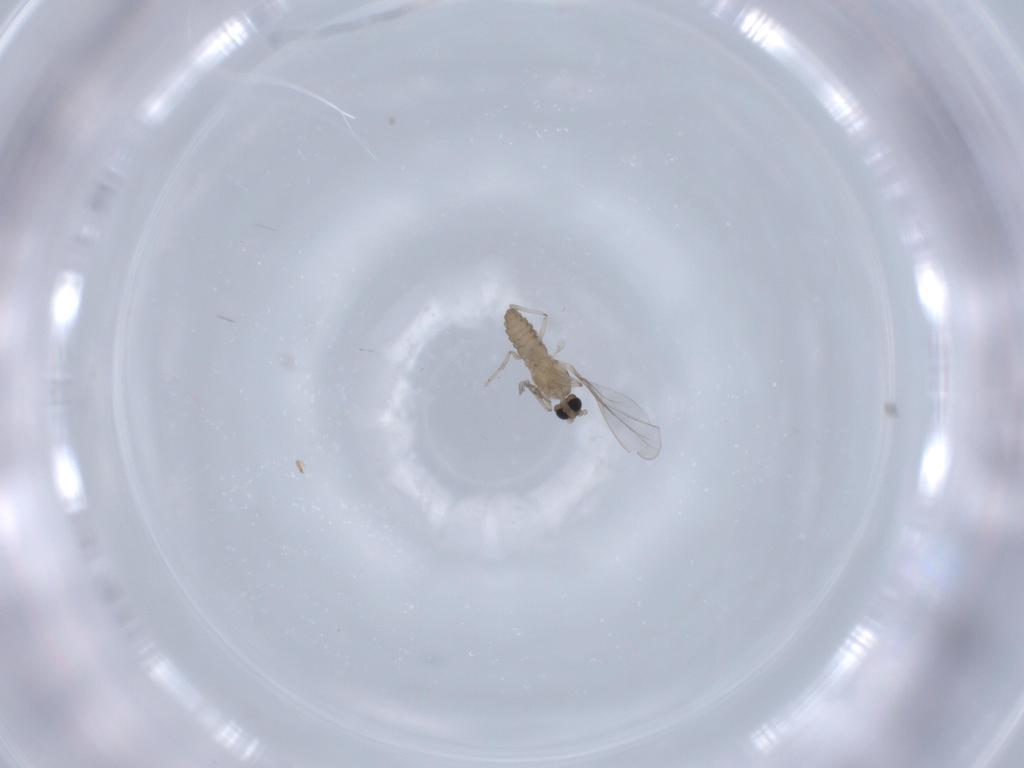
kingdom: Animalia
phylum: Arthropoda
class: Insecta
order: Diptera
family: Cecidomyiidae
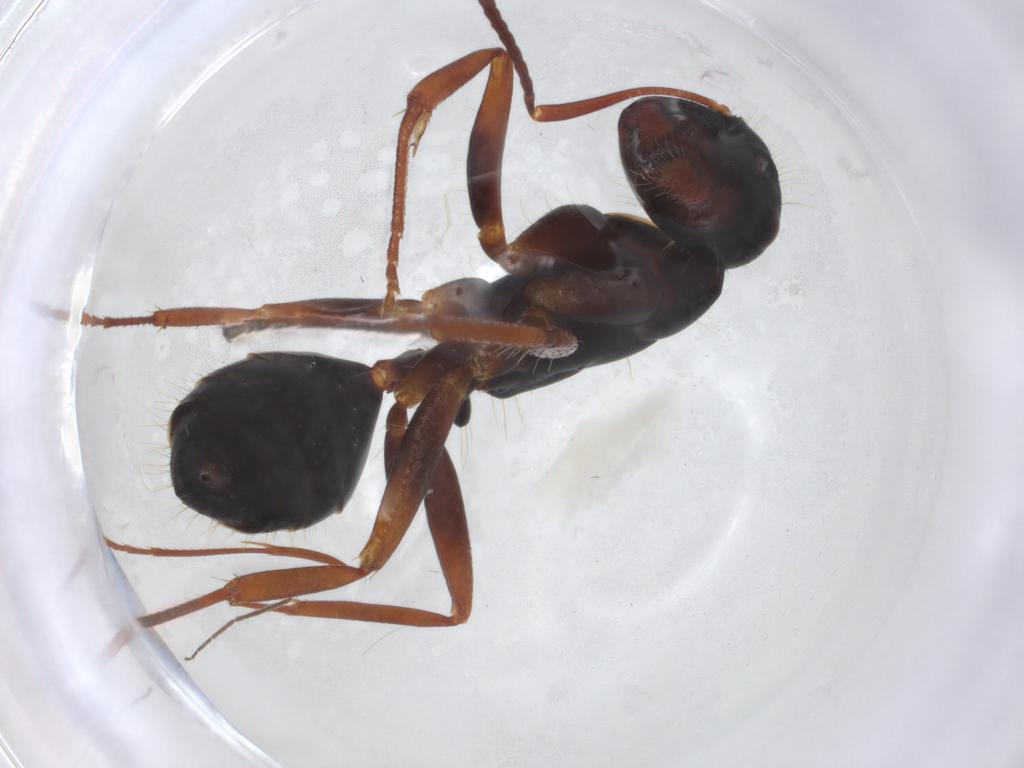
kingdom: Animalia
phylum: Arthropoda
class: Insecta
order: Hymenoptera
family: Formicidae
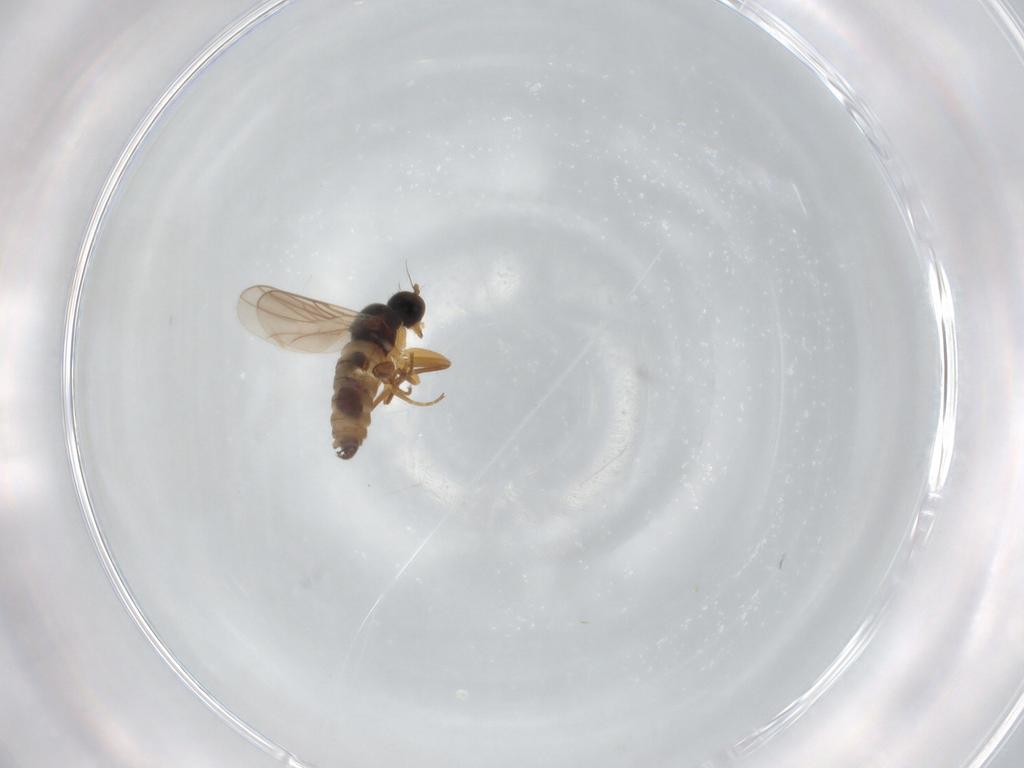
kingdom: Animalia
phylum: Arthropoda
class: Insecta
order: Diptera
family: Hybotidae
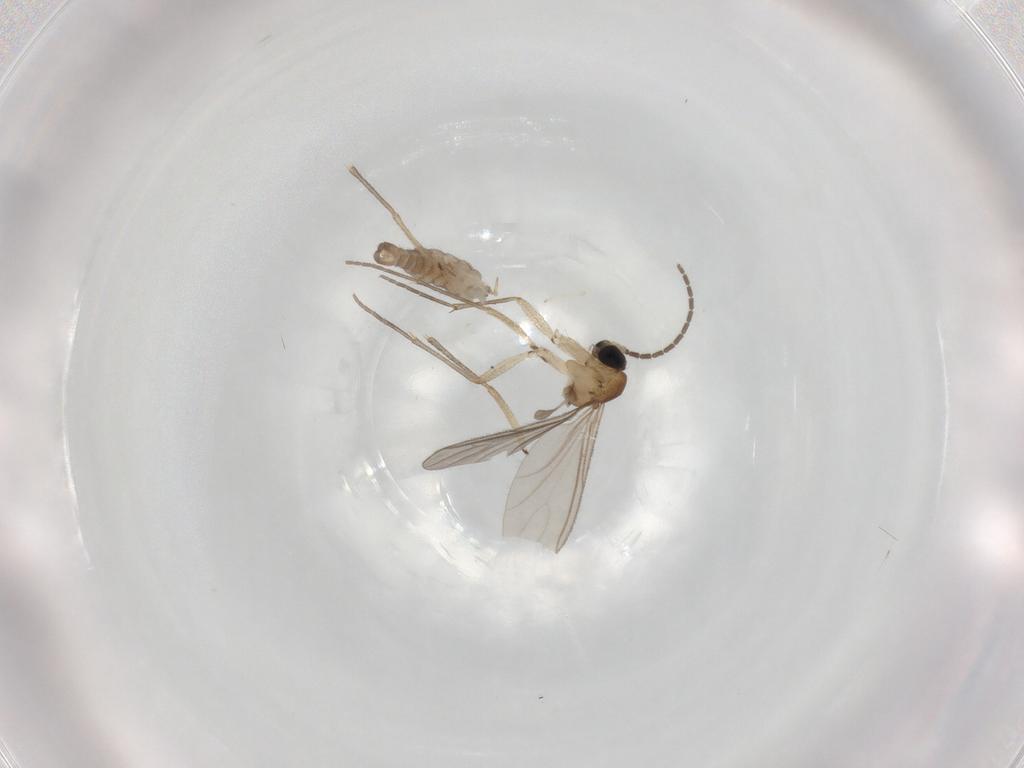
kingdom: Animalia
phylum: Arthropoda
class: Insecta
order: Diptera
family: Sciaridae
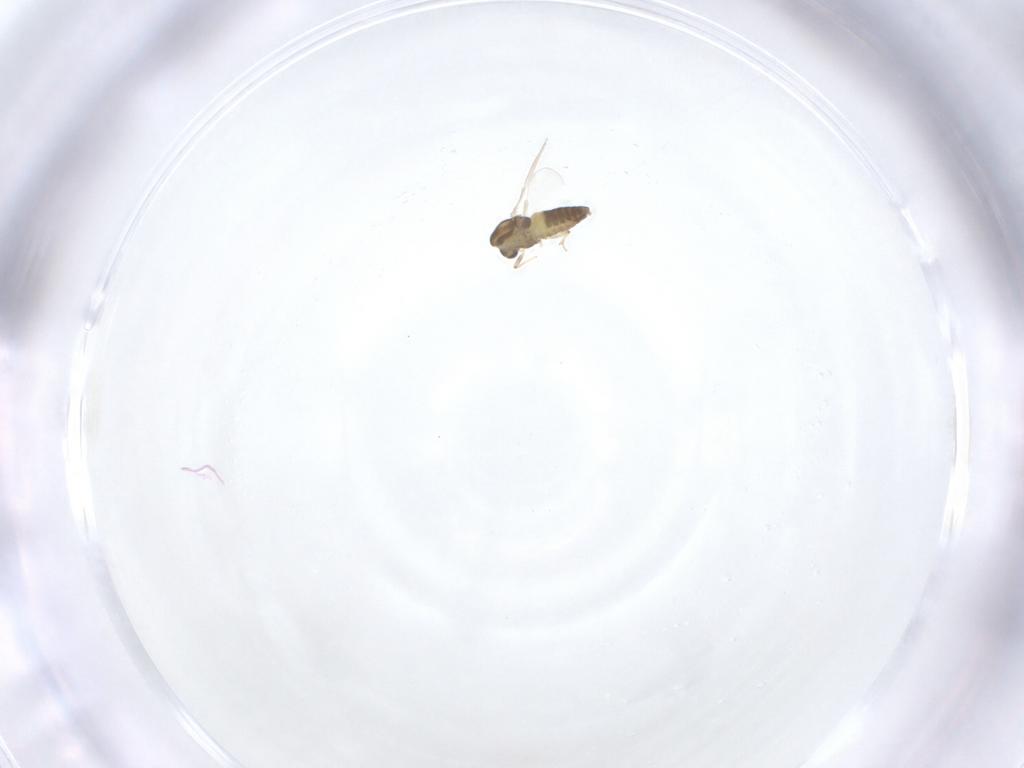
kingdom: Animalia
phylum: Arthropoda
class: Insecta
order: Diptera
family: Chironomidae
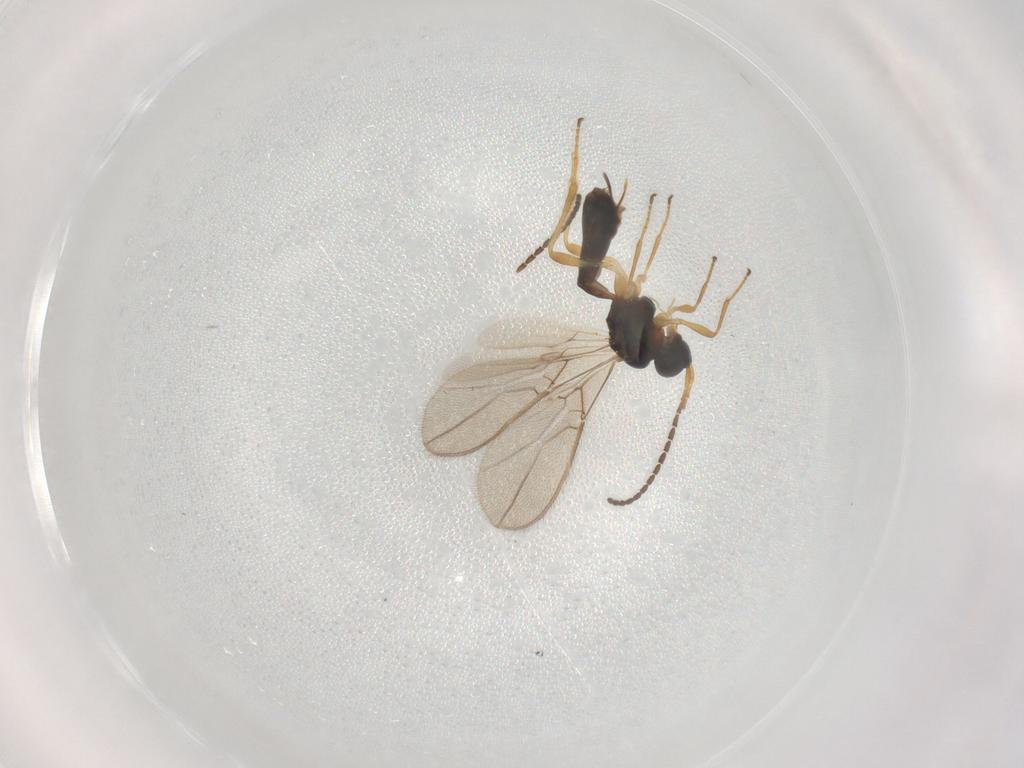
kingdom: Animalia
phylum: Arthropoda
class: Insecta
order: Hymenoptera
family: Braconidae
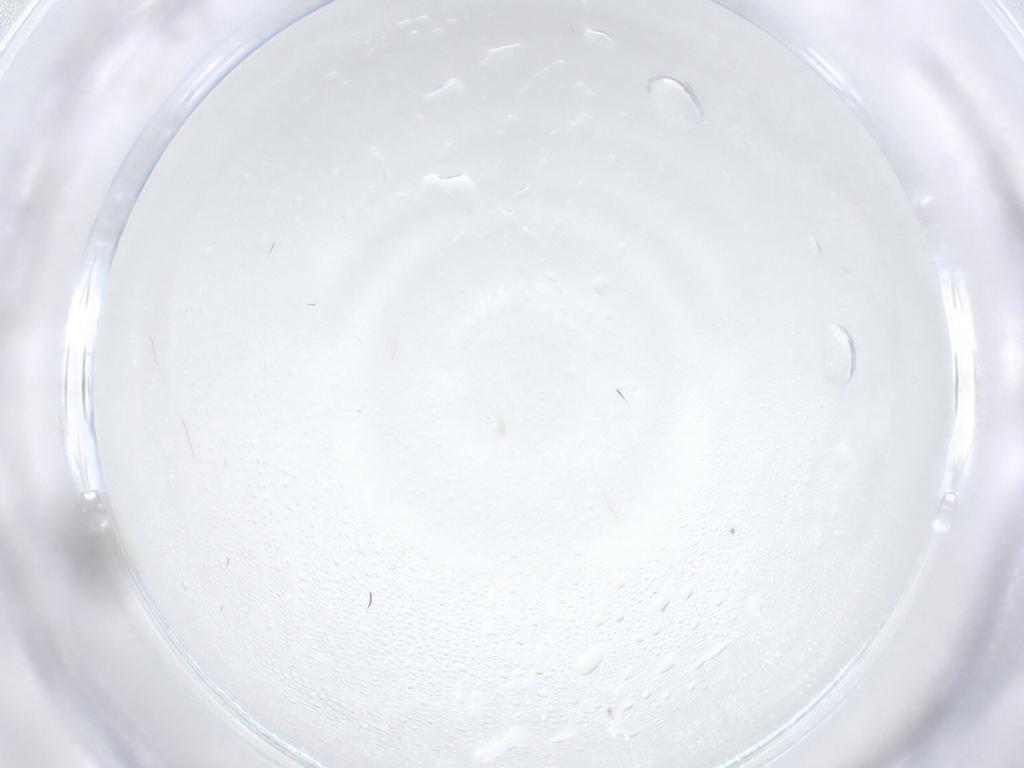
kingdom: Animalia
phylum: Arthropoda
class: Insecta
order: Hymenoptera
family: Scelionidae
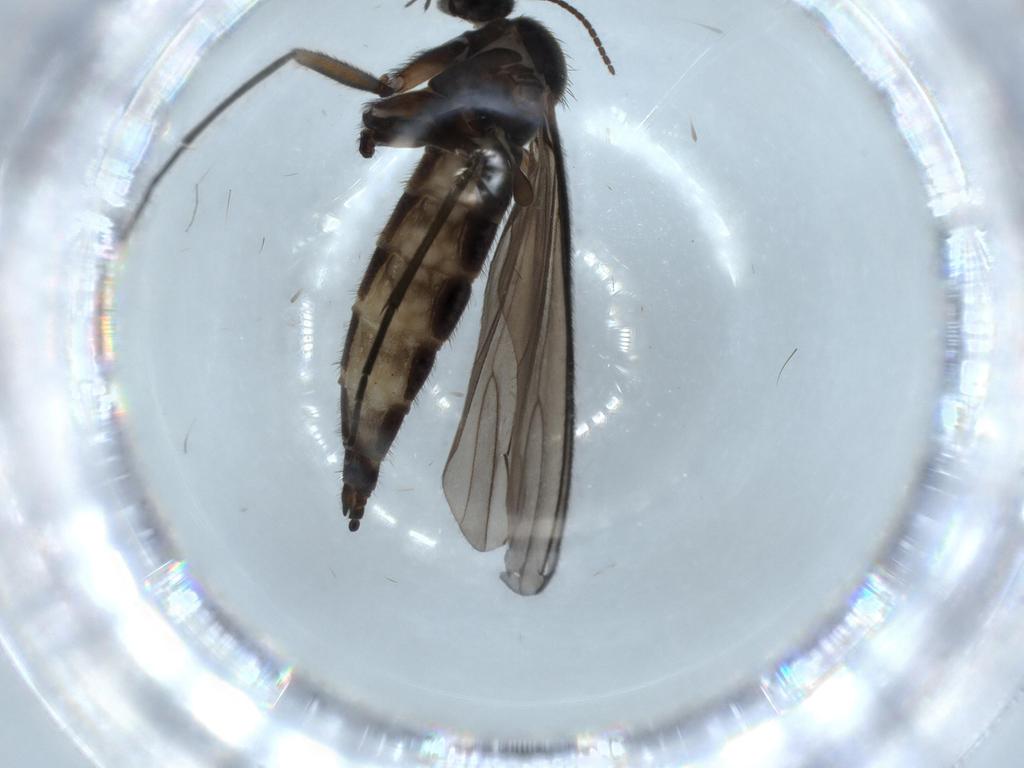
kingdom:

◇ ◇ ◇ ◇

> Instructions for the task
Set down everything from the line containing "family: Hybotidae" through the end of the listing, both included, leaving the pictures out of your answer.

> Task response
family: Hybotidae
kingdom: Animalia
phylum: Arthropoda
class: Insecta
order: Diptera
family: Sciaridae
kingdom: Animalia
phylum: Arthropoda
class: Insecta
order: Diptera
family: Chironomidae
kingdom: Animalia
phylum: Arthropoda
class: Insecta
order: Hymenoptera
family: Braconidae
kingdom: Animalia
phylum: Arthropoda
class: Insecta
order: Hymenoptera
family: Scelionidae
kingdom:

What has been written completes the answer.